Sounds like an overconfident handyman (or someone who fancies themselves as such) has been unleashed on your house in the past. This isn't good news I'm afraid. That was a fire hazard and if they did it there, they probably did it elsewhere too.
 

Thread Starter

Externet

Joined Nov 29, 2005
2,201
The first thing I did when bought the house was to rewire all outlets to wrap the wires tight on the screws instead of the idiot lazy way of leaving inserted in the locking holes. But will not destroy more walls to look at very hidden splice boxes... :rolleyes:

1680098251444.png
 

jiggermole

Joined Jul 29, 2016
161
In response to the wago comment. American electrician and I prefer wagos as well. Not the knock offs the real wagos. The knock offs connect the wires with a blade that cuts into the copper. Real wagos compress the wire to a bus bar.

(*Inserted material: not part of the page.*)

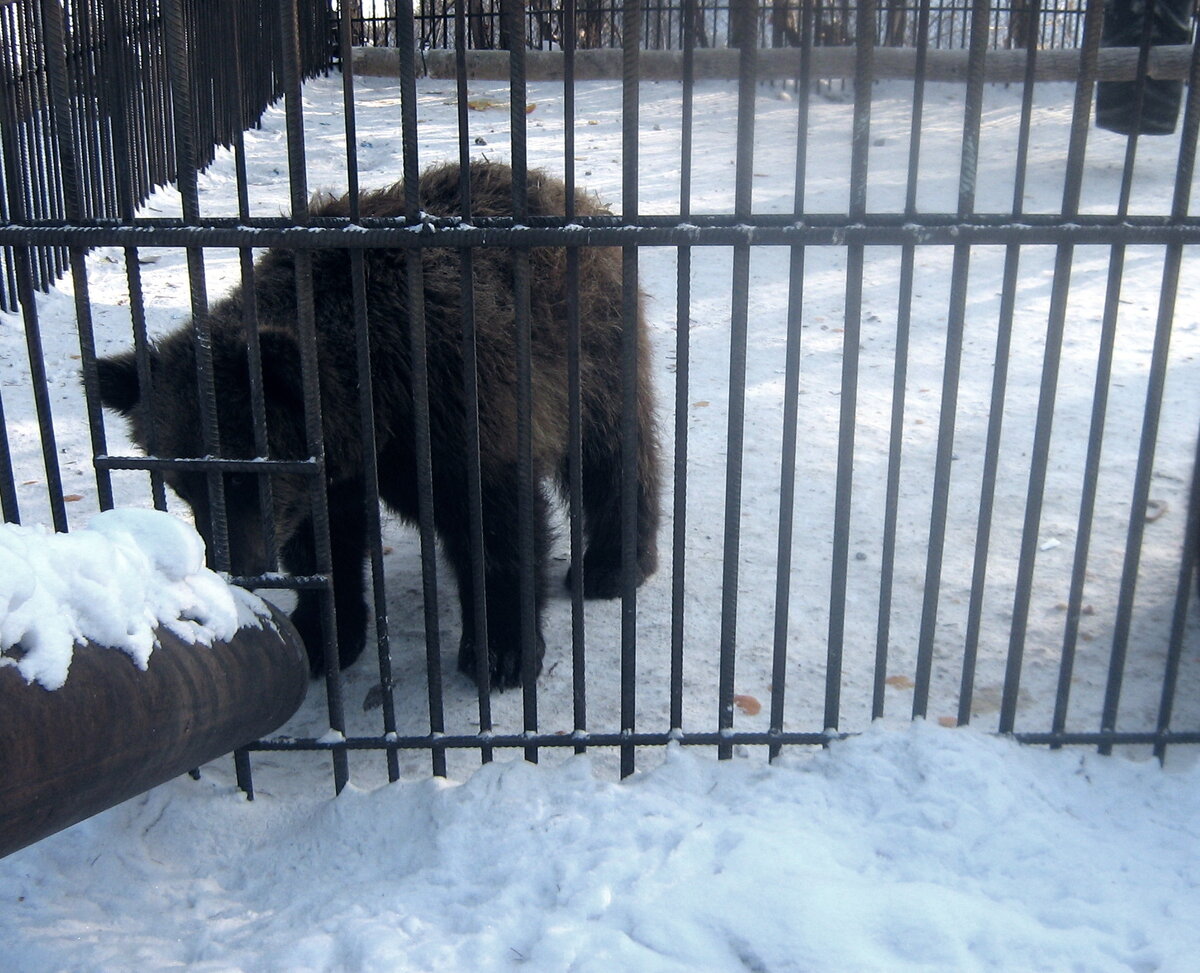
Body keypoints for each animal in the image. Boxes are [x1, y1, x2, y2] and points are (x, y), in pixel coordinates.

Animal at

So in reality the connection on a wago is no worse or better than a wire nut.
So why not use the wrist friendly wago and save myself the carpel tunnel.
And to the op, knob and tube wiring is still a thing in many many houses here. And having the grounded conductor not properly bonded is pretty common too. Pretty annoying when you're asked to install a gfci and have to un-bork their panel before it works correctly.
 

nsaspook

Joined Aug 27, 2009
13,086
In response to the wago comment. American electrician and I prefer wagos as well. Not the knock offs the real wagos. The knock offs connect the wires with a blade that cuts into the copper. Real wagos compress the wire to a bus bar. So in reality the connection on a wago is no worse or better than a wire nut.
So why not use the wrist friendly wago and save myself the carpel tunnel.
And to the op, knob and tube wiring is still a thing in many many houses here. And having the grounded conductor not properly bonded is pretty common too. Pretty annoying when you're asked to install a gfci and have to un-bork their panel before it works correctly.
and most of the popular circuit types have a test point on each connector to monitor the voltage/continuity at that point. Easy access, no need to disconnect unless needed for something else.